## To do
[a] List every keyword given for the IMM01 text.
[b] Revise the IMM01 text from "IMM01 can significantly" to "not the CDC.", putting "JK-CSR" in place of each "Jurkat-CSR".

## Page extract
——————
Abstract
A novel recombinant SIRPα-Fc fusion protein, IMM01, was constructed and produced using an in-house developed CHO-K1 cell expression system, and the anti-tumor mechanism of IMM01 targeting the CD47-SIRPα pathway was explored. The phagocytosis and in vitro anti-tumor activity of IMM01 were evaluated by antibody-dependent cellular phagocytosis (ADCP), antibody-dependent cell-mediated cytotoxicity (ADCC), and complement-dependent cytotoxicity (CDC) assays. In vivo mouse tumor model studies were used to explore therapeutic efficacy as well as the mechanism of action. An in vitro binding assay revealed that IMM01 has a strong binding affinity to CD47 with an EC50 of 0.4967 nM. IMM01 can induce strong ADCP and moderate ADCC, but not CDC. IMM01-induced strong phagocytosis against tumor cells was attributed to dual activities of blocking the "don’t eat me" signal and activating the "eat me" signal, and IMM01 exhibits strong and robust in vivo anti-tumor activities either as monotherapy on hematological malignancies, or in combination therapy with PD-L1 monoclonal antibody (mAb), PD-1 mAb, and HER-2 mAb on solid tumors. Finally, IMM01 demonstrated a favorable safety profile with no human RBC binding activity or hemagglutination induction. IMM01 inhibits the growth of tumor cells by the following three possible mechanisms: (1) directly activating macrophages to phagocytize tumor cells; (2) activated macrophages degrade phagocytized tumor cells and present tumor antigens to T cells through MHC molecules to activate T cells; (3) activated macrophages can convert "cold tumors" into "hot tumors" and increase the infiltration of immune cells through chemotaxis by secreting some cytokines and chemokines.
Supplementary Information
The online version contains supplementary material available at 10.1186/s13045-022-01385-2.
Keywords: CD47, Signal regulatory protein α (SIRPα), Immune checkpoint pathway, SIRPα-Fc fusion proteins, Cancer immunotherapy
To the Editor,
Recently, we reported the crystal structure of human CD47 in a complex with engineered SIRPα.D1 (N80A) [1]. The CD47 surface was buried by IMM01, a novel established new generation recombinant SIRPα-Fc fusion protein targeting CD47. Here, we report the anti-tumor therapeutic potential of IMM01.
IMM01 can significantly block the binding of a chimeric SIRPα receptor expressing cell (Jurkat-CSR) to CD47 (Additional file 1: Fig. S1A, B, C), inhibits the apoptosis of Jurkat-CSR cells via CD47-Fc (Additional file 1: Fig. S1D) and induces antibody-dependent cellular phagocytosis (ADCP) with an EC50 of 0.1389 nM (Additional file 1: Fig. S2A). The maximum antibody-dependent cell-mediated cytotoxicity (ADCC) levels were 1 nM and 5 nM for rituximab and IMM01 (Additional file 1: Fig. S2B), respectively. Rituximab induced strong complement-dependent cytotoxicity (CDC) activity in a dose saturation manner. IMM01 and Herceptin, however, showed no CDC induction activity (Additional file 1: Fig. S2C), implying that IMM01 induces strong ADCP and ADCC but not the CDC.
——————
Saved entries:

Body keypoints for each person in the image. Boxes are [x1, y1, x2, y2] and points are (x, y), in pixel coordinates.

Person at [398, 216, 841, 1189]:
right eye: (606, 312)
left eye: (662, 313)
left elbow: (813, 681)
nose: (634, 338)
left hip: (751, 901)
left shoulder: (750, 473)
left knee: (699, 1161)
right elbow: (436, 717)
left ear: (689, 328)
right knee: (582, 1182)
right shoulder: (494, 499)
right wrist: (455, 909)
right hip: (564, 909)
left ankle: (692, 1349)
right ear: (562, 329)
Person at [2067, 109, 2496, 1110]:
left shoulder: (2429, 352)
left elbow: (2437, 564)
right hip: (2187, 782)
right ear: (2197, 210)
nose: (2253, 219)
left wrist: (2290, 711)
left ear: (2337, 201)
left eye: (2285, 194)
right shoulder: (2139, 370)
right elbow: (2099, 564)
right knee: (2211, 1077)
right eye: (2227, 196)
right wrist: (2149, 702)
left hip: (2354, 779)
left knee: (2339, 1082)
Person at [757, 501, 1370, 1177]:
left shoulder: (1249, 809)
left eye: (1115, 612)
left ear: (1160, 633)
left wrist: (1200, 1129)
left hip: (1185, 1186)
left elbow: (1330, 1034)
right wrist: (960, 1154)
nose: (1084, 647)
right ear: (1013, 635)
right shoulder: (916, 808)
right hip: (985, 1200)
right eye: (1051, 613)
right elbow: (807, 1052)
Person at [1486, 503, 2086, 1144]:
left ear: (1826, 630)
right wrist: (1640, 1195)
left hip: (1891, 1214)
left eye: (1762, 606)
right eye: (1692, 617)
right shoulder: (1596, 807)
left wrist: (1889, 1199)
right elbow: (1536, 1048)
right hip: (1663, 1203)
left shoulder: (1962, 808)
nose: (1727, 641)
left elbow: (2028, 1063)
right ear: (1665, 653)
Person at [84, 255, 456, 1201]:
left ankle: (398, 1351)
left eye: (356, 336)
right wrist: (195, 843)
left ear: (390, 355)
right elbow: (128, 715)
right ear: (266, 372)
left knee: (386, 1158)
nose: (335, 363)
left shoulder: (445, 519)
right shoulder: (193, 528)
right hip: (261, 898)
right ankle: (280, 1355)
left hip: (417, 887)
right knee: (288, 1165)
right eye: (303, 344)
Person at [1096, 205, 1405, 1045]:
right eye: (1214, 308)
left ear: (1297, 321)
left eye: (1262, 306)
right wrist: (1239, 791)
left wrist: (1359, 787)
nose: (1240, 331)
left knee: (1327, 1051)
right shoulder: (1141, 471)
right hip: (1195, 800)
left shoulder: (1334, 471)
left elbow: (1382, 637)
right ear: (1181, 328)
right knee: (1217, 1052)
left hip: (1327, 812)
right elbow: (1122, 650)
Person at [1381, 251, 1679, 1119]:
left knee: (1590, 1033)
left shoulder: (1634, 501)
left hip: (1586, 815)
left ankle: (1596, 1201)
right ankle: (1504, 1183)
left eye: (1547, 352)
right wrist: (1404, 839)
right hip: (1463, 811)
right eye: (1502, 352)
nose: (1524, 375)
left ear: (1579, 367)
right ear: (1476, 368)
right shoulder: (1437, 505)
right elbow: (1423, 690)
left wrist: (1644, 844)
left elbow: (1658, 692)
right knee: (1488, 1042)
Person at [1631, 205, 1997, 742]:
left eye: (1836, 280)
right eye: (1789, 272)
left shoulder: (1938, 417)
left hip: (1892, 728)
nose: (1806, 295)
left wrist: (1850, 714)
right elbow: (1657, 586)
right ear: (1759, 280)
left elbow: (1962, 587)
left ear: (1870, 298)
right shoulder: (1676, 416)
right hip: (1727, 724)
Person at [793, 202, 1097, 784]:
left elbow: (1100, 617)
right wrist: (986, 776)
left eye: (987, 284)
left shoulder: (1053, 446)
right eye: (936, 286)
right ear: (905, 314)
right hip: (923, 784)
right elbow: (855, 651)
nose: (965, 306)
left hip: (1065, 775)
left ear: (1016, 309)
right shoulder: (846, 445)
——————
## Numbered responses
[a] CD47; Signal regulatory protein α (SIRPα); Immune checkpoint pathway; SIRPα-Fc fusion proteins; Cancer immunotherapy

[b]
IMM01 can significantly block the binding of a chimeric SIRPα receptor expressing cell (JK-CSR) to CD47 (Additional file 1: Fig. S1A, B, C), inhibits the apoptosis of JK-CSR cells via CD47-Fc (Additional file 1: Fig. S1D) and induces antibody-dependent cellular phagocytosis (ADCP) with an EC50 of 0.1389 nM (Additional file 1: Fig. S2A). The maximum antibody-dependent cell-mediated cytotoxicity (ADCC) levels were 1 nM and 5 nM for rituximab and IMM01 (Additional file 1: Fig. S2B), respectively. Rituximab induced strong complement-dependent cytotoxicity (CDC) activity in a dose saturation manner. IMM01 and Herceptin, however, showed no CDC induction activity (Additional file 1: Fig. S2C), implying that IMM01 induces strong ADCP and ADCC but not the CDC.